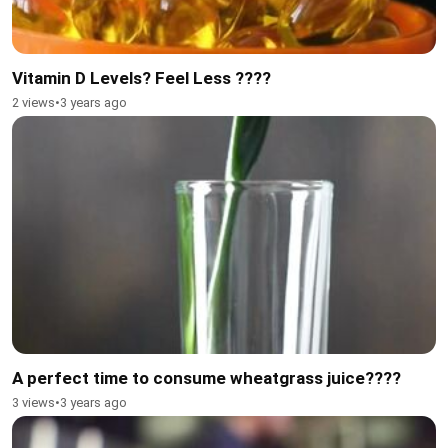
Vitamin D Levels? Feel Less ????
2 views
•
3 years ago
A perfect time to consume wheatgrass juice????
3 views
•
3 years ago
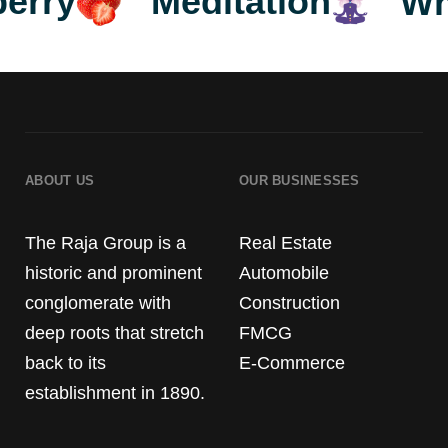
5
8
Meditation
wberry
ABOUT US
OUR BUSINESSES
6
9
The Raja Group is a
Real Estate
historic and prominent
Automobile
conglomerate with
Construction
deep roots that stretch
FMCG
back to its
E-Commerce
establishment in 1890.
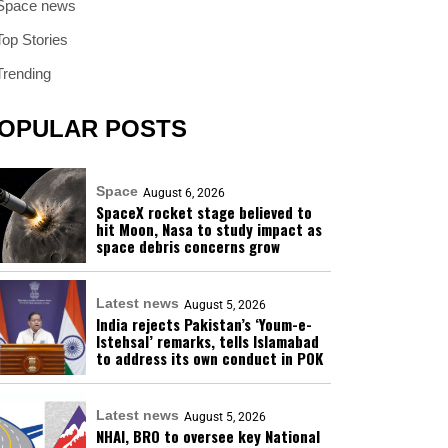
Space news
Top Stories
Trending
OPULAR POSTS
Space
August 6, 2026
SpaceX rocket stage believed to
hit Moon, Nasa to study impact as
space debris concerns grow
Latest news
August 5, 2026
India rejects Pakistan’s ‘Youm-e-
Istehsal’ remarks, tells Islamabad
to address its own conduct in POK
Latest news
August 5, 2026
NHAI, BRO to oversee key National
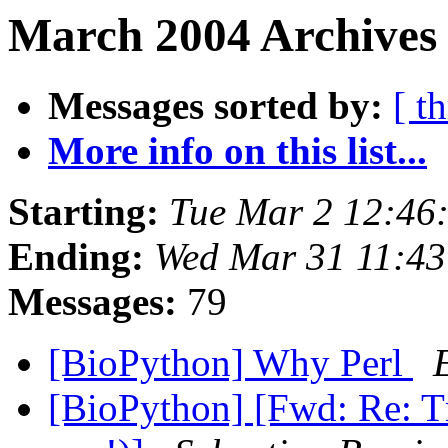
March 2004 Archives
Messages sorted by:
[ t
More info on this list...
Starting:
Tue Mar 2 12:46
Ending:
Wed Mar 31 11:43
Messages:
79
[BioPython] Why Perl
[BioPython] [Fwd: Re: Tm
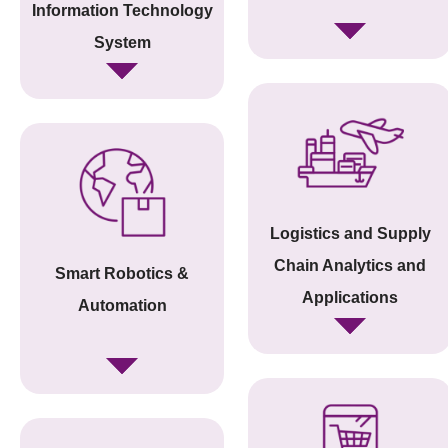
Information Technology
System
Logistics and Supply
Chain Analytics and
Smart Robotics &
Applications
Automation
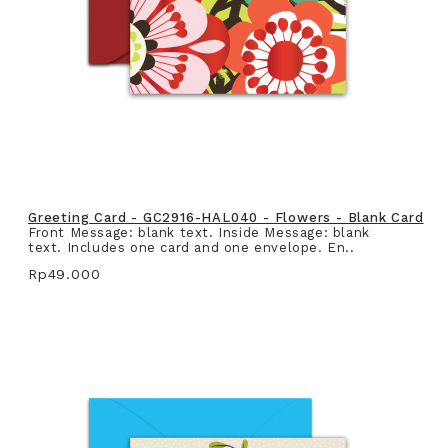
Greeting Card - GC2916-HAL040 - Flowers - Blank Card
Front Message: blank text. Inside Message: blank
text. Includes one card and one envelope. En..
Rp49.000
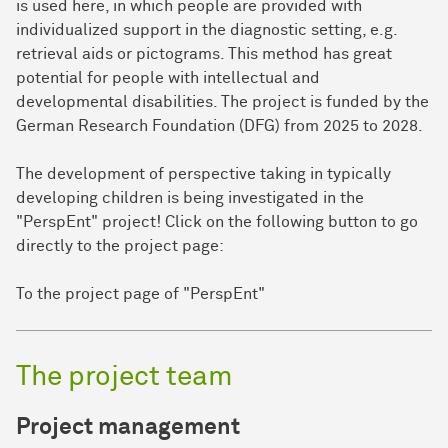
is used here, in which people are provided with
individualized support in the diagnostic setting, e.g.
retrieval aids or pictograms. This method has great
potential for people with intellectual and
developmental disabilities. The project is funded by the
German Research Foundation (DFG) from 2025 to 2028.
The development of perspective taking in typically
developing children is being investigated in the
"PerspEnt" project! Click on the following button to go
directly to the project page:
To the project page of "PerspEnt"
The project team
Project management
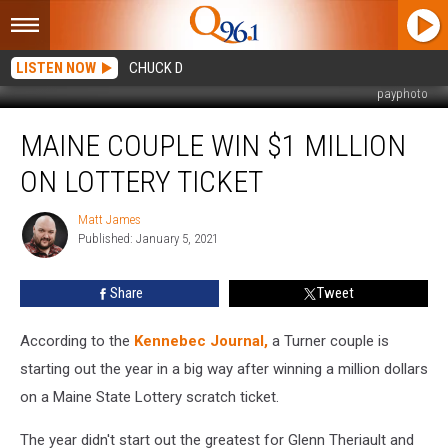
LISTEN NOW
CHUCK D
payphoto
Maine
MAINE COUPLE WIN $1 MILLION
Couple
Win
ON LOTTERY TICKET
$1
Million
Matt James
Matt
on
Published: January 5, 2021
James
Lottery
Ticket
Share
Tweet
According to the
Kennebec Journal,
a Turner couple is
starting out the year in a big way after winning a million dollars
on a Maine State Lottery scratch ticket.
The year didn't start out the greatest for Glenn Theriault and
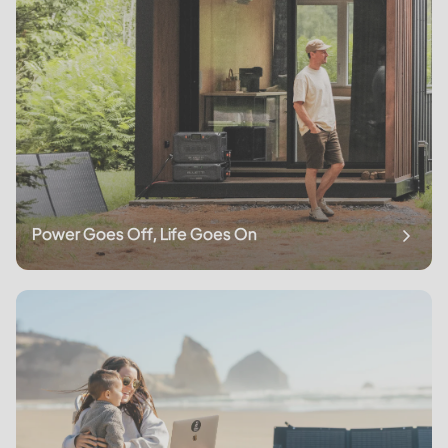
Power Goes Off, Life Goes On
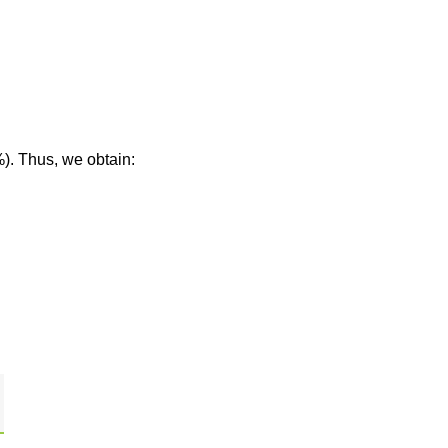
%). Thus, we obtain:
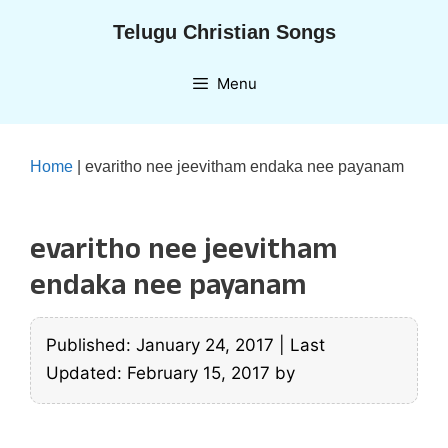
Skip
Telugu Christian Songs
to
content
Menu
Home
|
evaritho nee jeevitham endaka nee payanam
evaritho nee jeevitham
endaka nee payanam
Published: January 24, 2017
|
Last
Updated: February 15, 2017
by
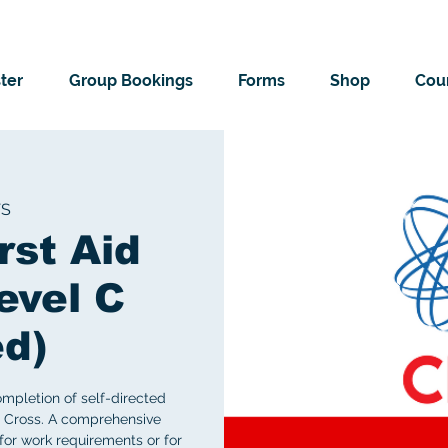
ter
Group Bookings
Forms
Shop
Cour
TS
rst Aid
evel C
ed)
ompletion of self-directed
 Cross. A comprehensive
for work requirements or for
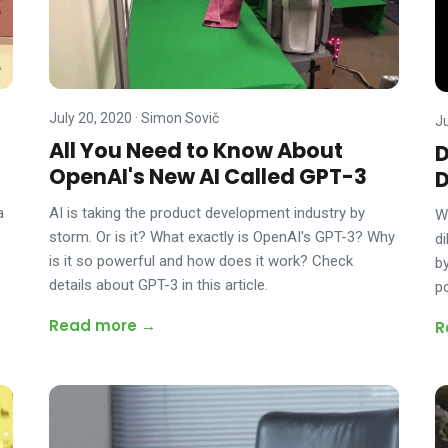
July 20, 2020
·
Simon Sovič
J
All You Need to Know About
D
OpenAI's New AI Called GPT-3
D
AI is taking the product development industry by
a
W
storm. Or is it? What exactly is OpenAI's GPT-3? Why
d
is it so powerful and how does it work? Check
e
b
details about GPT-3 in this article.
p
Read more →
R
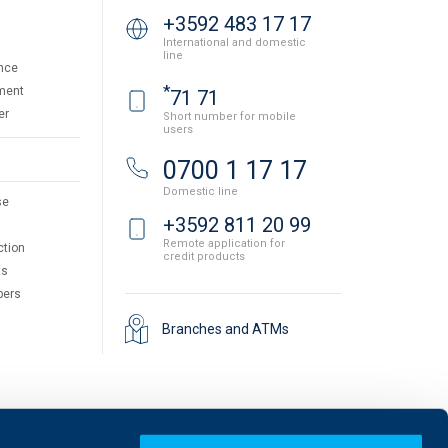
+3592 483 17 17
International and domestic
line
nce
*
ment
71 71
er
Short number for mobile
users
0700 1 17 17
Domestic line
se
+3592 811 20 99
Remote application for
ction
credit products
ts
pers
Branches and ATMs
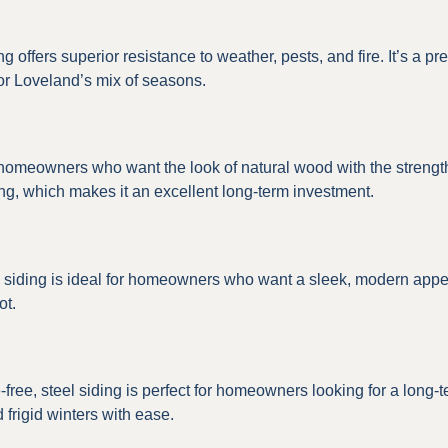
iding offers superior resistance to weather, pests, and fire. It’s
or Loveland’s mix of seasons.
 homeowners who want the look of natural wood with the strength 
ping, which makes it an excellent long-term investment.
um siding is ideal for homeowners who want a sleek, modern app
ot.
free, steel siding is perfect for homeowners looking for a long-t
frigid winters with ease.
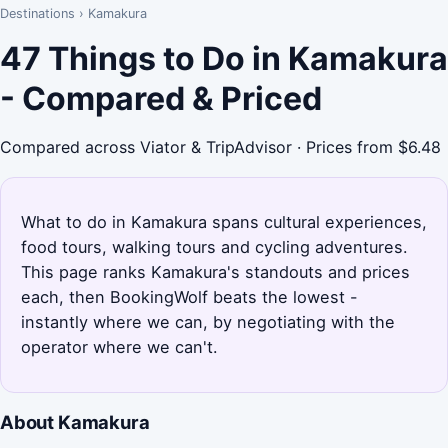
Destinations
›
Kamakura
47 Things to Do in Kamakura
- Compared & Priced
Compared across Viator & TripAdvisor · Prices from $6.48
What to do in Kamakura spans cultural experiences,
food tours, walking tours and cycling adventures.
This page ranks Kamakura's standouts and prices
each, then BookingWolf beats the lowest -
instantly where we can, by negotiating with the
operator where we can't.
About Kamakura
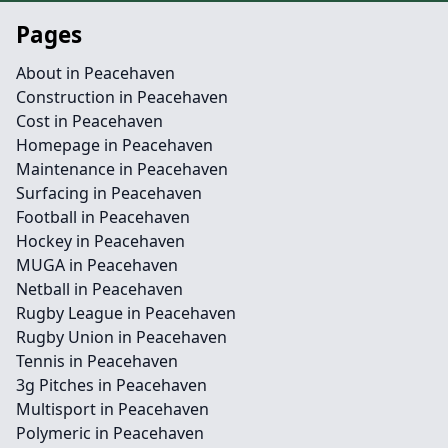
Pages
About in Peacehaven
Construction in Peacehaven
Cost in Peacehaven
Homepage in Peacehaven
Maintenance in Peacehaven
Surfacing in Peacehaven
Football in Peacehaven
Hockey in Peacehaven
MUGA in Peacehaven
Netball in Peacehaven
Rugby League in Peacehaven
Rugby Union in Peacehaven
Tennis in Peacehaven
3g Pitches in Peacehaven
Multisport in Peacehaven
Polymeric in Peacehaven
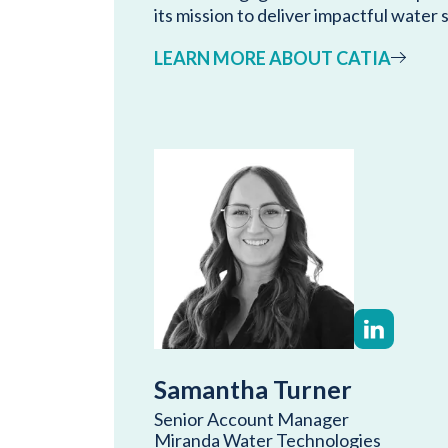
its mission to deliver impactful water 
LEARN MORE ABOUT CATIA
Samantha Turner
Senior Account Manager
Miranda Water Technologies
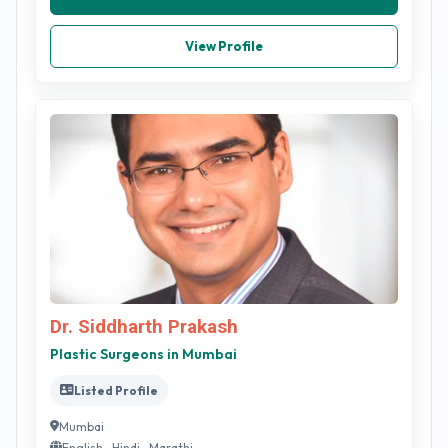
View Profile
Dr. Siddharth Prakash
Plastic Surgeons in Mumbai
Listed Profile
Mumbai
English , Hindi , Marathi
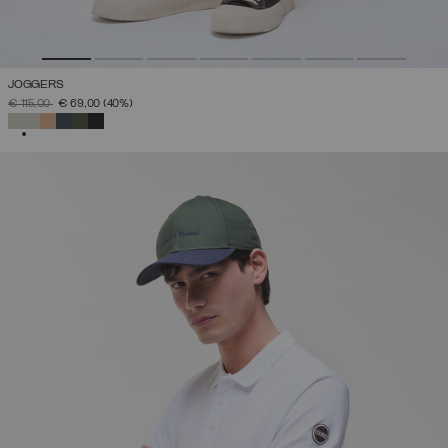
JOGGERS
PRICE REDUCED FROM
TO
€ 115,00
€ 69,00
(40%)
SELECTED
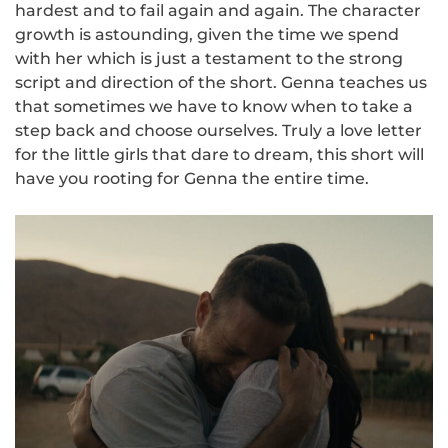
hardest and to fail again and again. The character
growth is astounding, given the time we spend
with her which is just a testament to the strong
script and direction of the short. Genna teaches us
that sometimes we have to know when to take a
step back and choose ourselves. Truly a love letter
for the little girls that dare to dream, this short will
have you rooting for Genna the entire time.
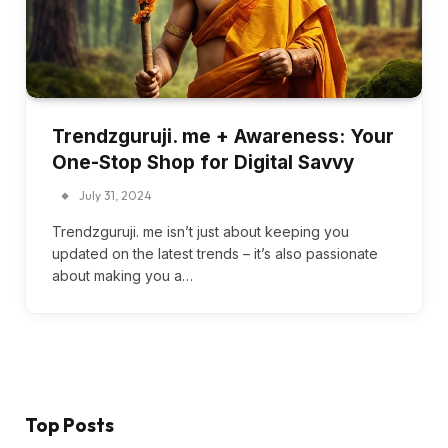
Trendzguruji. me + Awareness: Your
One-Stop Shop for Digital Savvy
July 31, 2024
Trendzguruji. me isn’t just about keeping you
updated on the latest trends – it’s also passionate
about making you a…
Top Posts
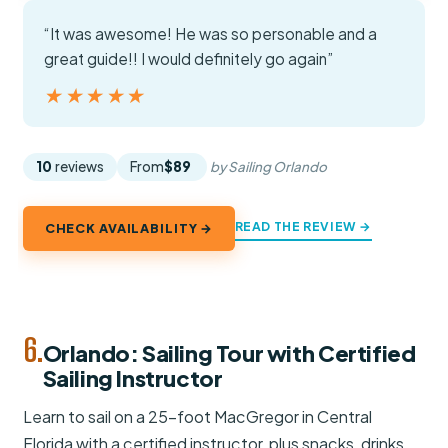
“It was awesome! He was so personable and a
great guide!! I would definitely go again”
★★★★★
★★★★★
10
reviews
From
$89
by Sailing Orlando
READ THE REVIEW →
CHECK AVAILABILITY →
6.
Orlando: Sailing Tour with Certified
Sailing Instructor
Learn to sail on a 25-foot MacGregor in Central
Florida with a certified instructor, plus snacks, drinks,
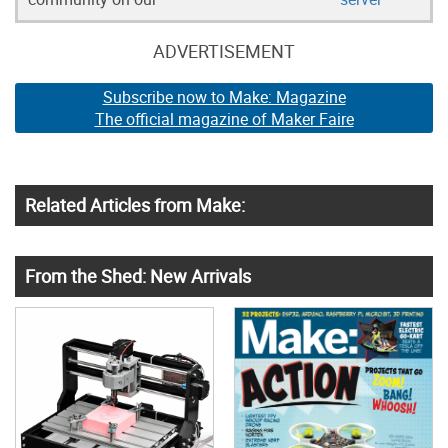
ADVERTISEMENT
Subscribe now to Make: Magazine
The official magazine of Maker Faire
Related Articles from Make:
From the Shed: New Arrivals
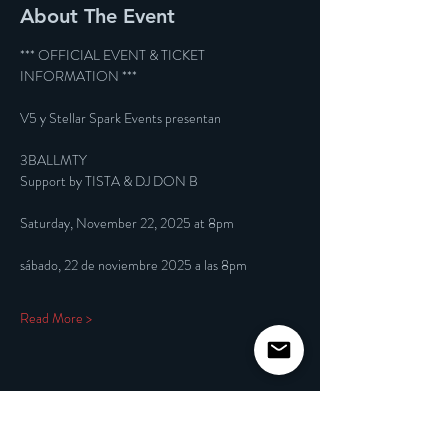
About The Event
*** OFFICIAL EVENT & TICKET 
INFORMATION ***
V5 y Stellar Spark Events presentan
3BALLMTY
Support by TISTA & DJ DON B
Saturday, November 22, 2025 at 8pm
sábado, 22 de noviembre 2025 a las 8pm
Read More >
Share This Event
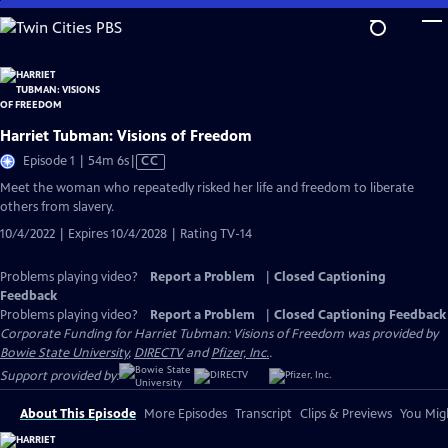
Skip
to
Main
Content
Harriet Tubman: Visions of Freedom
Video
Episode 1 | 54m 6s
|
CC
has
Meet the woman who repeatedly risked her life and freedom to liberate
Closed
others from slavery.
Captions
10/4/2022 | Expires 10/4/2028 | Rating TV-14
Problems playing video?
Report a Problem
|
Closed Captioning
Feedback
Problems playing video?
Report a Problem
|
Closed Captioning Feedback
Corporate Funding for Harriet Tubman: Visions of Freedom was provided by
Bowie State University
,
DIRECTV
and
Pfizer, Inc.
.
Support provided by:
About This Episode
More Episodes
Transcript
Clips & Previews
You Migh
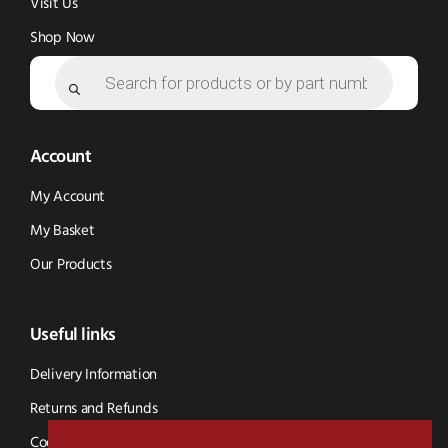
Visit Us
Shop Now
Products
search
Account
My Account
My Basket
Our Products
Useful links
Delivery Information
Returns and Refunds
Cookie Policy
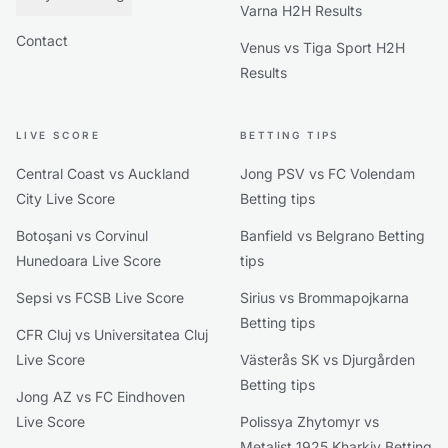
Varna H2H Results
Contact
Venus vs Tiga Sport H2H
Results
LIVE SCORE
BETTING TIPS
Central Coast vs Auckland
Jong PSV vs FC Volendam
City Live Score
Betting tips
Botoşani vs Corvinul
Banfield vs Belgrano Betting
Hunedoara Live Score
tips
Sepsi vs FCSB Live Score
Sirius vs Brommapojkarna
Betting tips
CFR Cluj vs Universitatea Cluj
Live Score
Västerås SK vs Djurgården
Betting tips
Jong AZ vs FC Eindhoven
Live Score
Polissya Zhytomyr vs
Metalist 1925 Kharkiv Betting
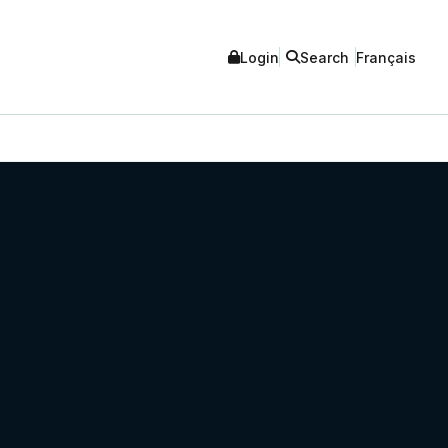
Login
Search
Français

-.-.-

WORK ORDER: From the first line of the listing above, repeat every line through the one holding "[BioPython] [Fwd: Re: Tm". Both ends count, and pictures stay out.

RESULT BELOW:
Vitamin D Levels? Feel Less ????
2 views
•
3 years ago
A perfect time to consume wheatgrass juice????
3 views
•
3 years ago
5
8
Meditation
wberry
ABOUT US
OUR BUSINESSES
6
9
The Raja Group is a
Real Estate
historic and prominent
Automobile
conglomerate with
Construction
deep roots that stretch
FMCG
back to its
E-Commerce
establishment in 1890.
Space news
Top Stories
Trending
OPULAR POSTS
Space
August 6, 2026
SpaceX rocket stage believed to
hit Moon, Nasa to study impact as
space debris concerns grow
Latest news
August 5, 2026
India rejects Pakistan’s ‘Youm-e-
Istehsal’ remarks, tells Islamabad
to address its own conduct in POK
Latest news
August 5, 2026
NHAI, BRO to oversee key National
March 2004 Archives
Messages sorted by:
[ t
More info on this list...
Starting:
Tue Mar 2 12:46
Ending:
Wed Mar 31 11:43
Messages:
79
[BioPython] Why Perl
[BioPython] [Fwd: Re: Tm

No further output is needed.